### ABOUT THIS EXERCISE:
Reproduce the material verbatim, from the line containing "Count the number of categories in the chart." down through the line containing "Where is the", including both of those lines. Omit the pictures from your answer.

### DATA FOR REVIEW:
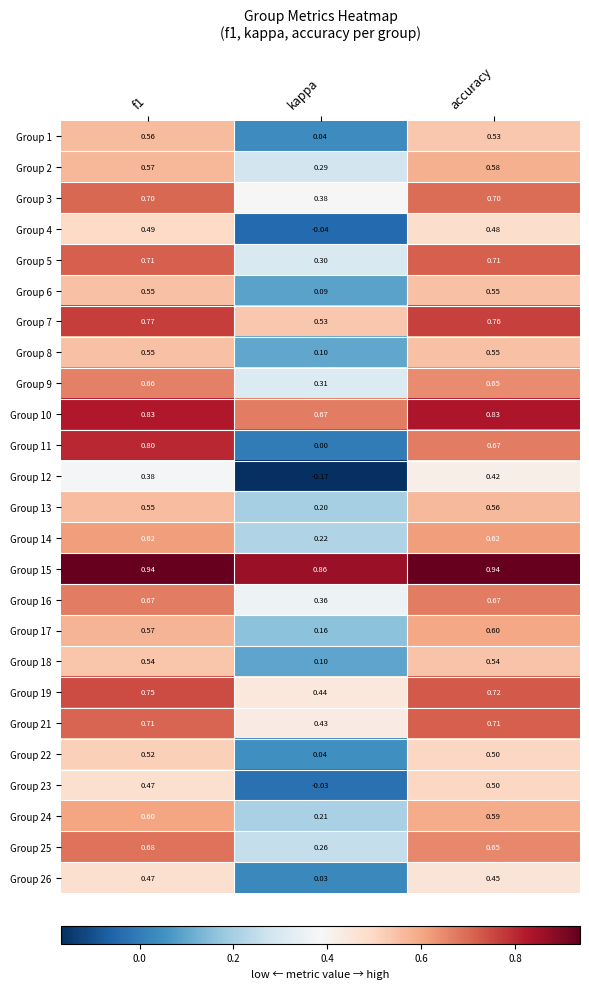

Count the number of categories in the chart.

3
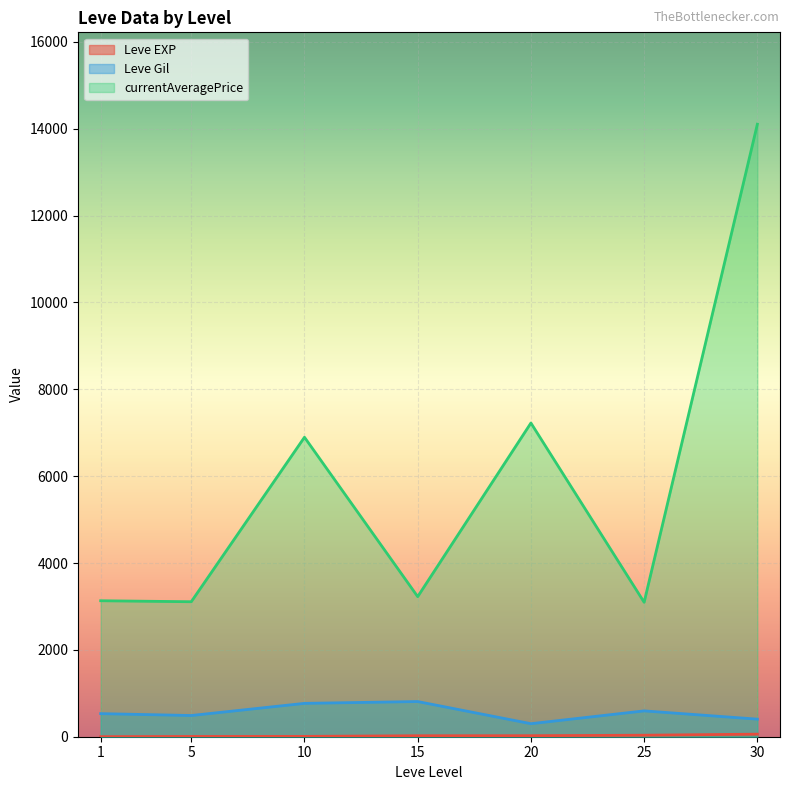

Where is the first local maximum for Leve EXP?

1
* * *
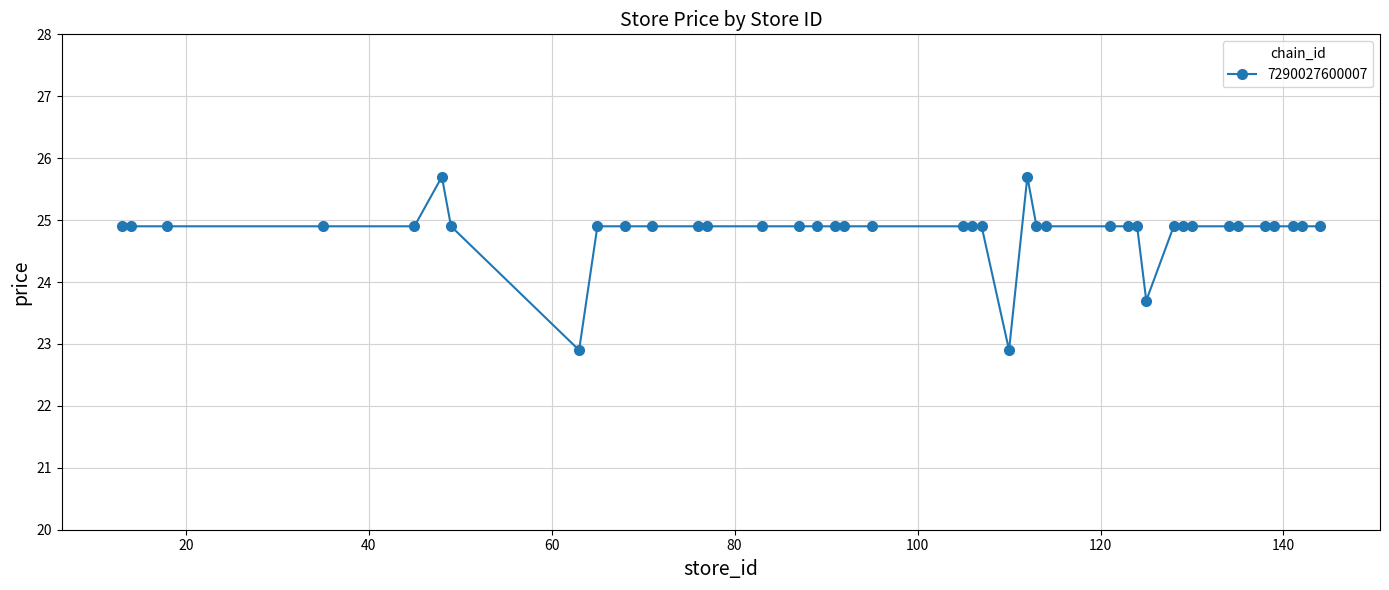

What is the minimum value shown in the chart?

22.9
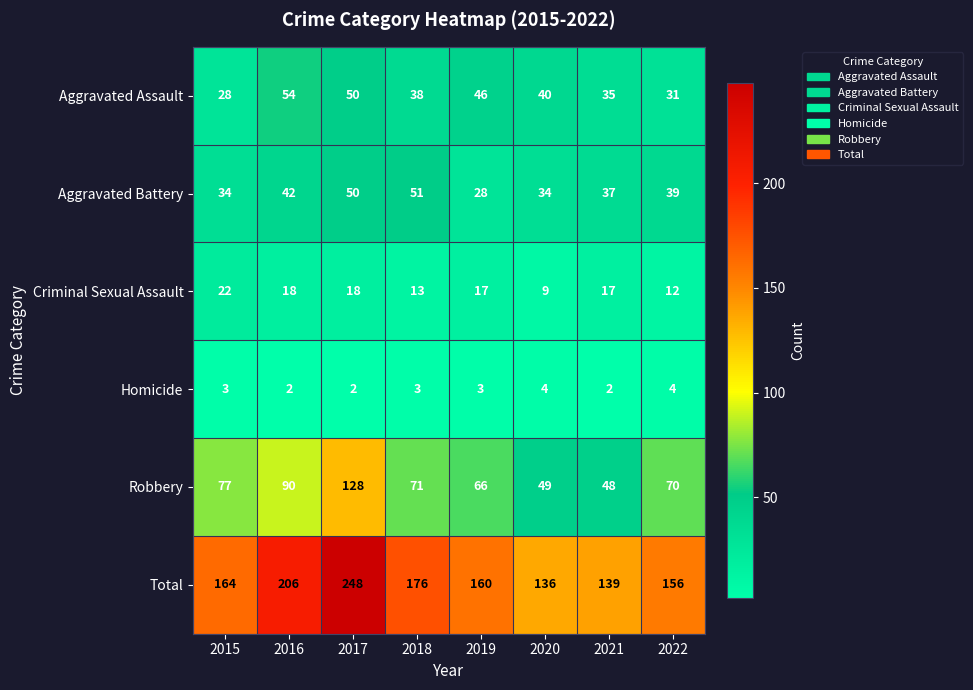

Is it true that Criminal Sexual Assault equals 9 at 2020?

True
==
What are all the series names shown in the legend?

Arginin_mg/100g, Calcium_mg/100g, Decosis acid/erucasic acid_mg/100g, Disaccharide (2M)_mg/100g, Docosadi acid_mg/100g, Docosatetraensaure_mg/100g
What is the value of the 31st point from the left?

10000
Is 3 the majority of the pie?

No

### OUTPUT FOR THIS TASK:
Count the number of categories in the chart.

3

Where is the first local maximum for Leve EXP?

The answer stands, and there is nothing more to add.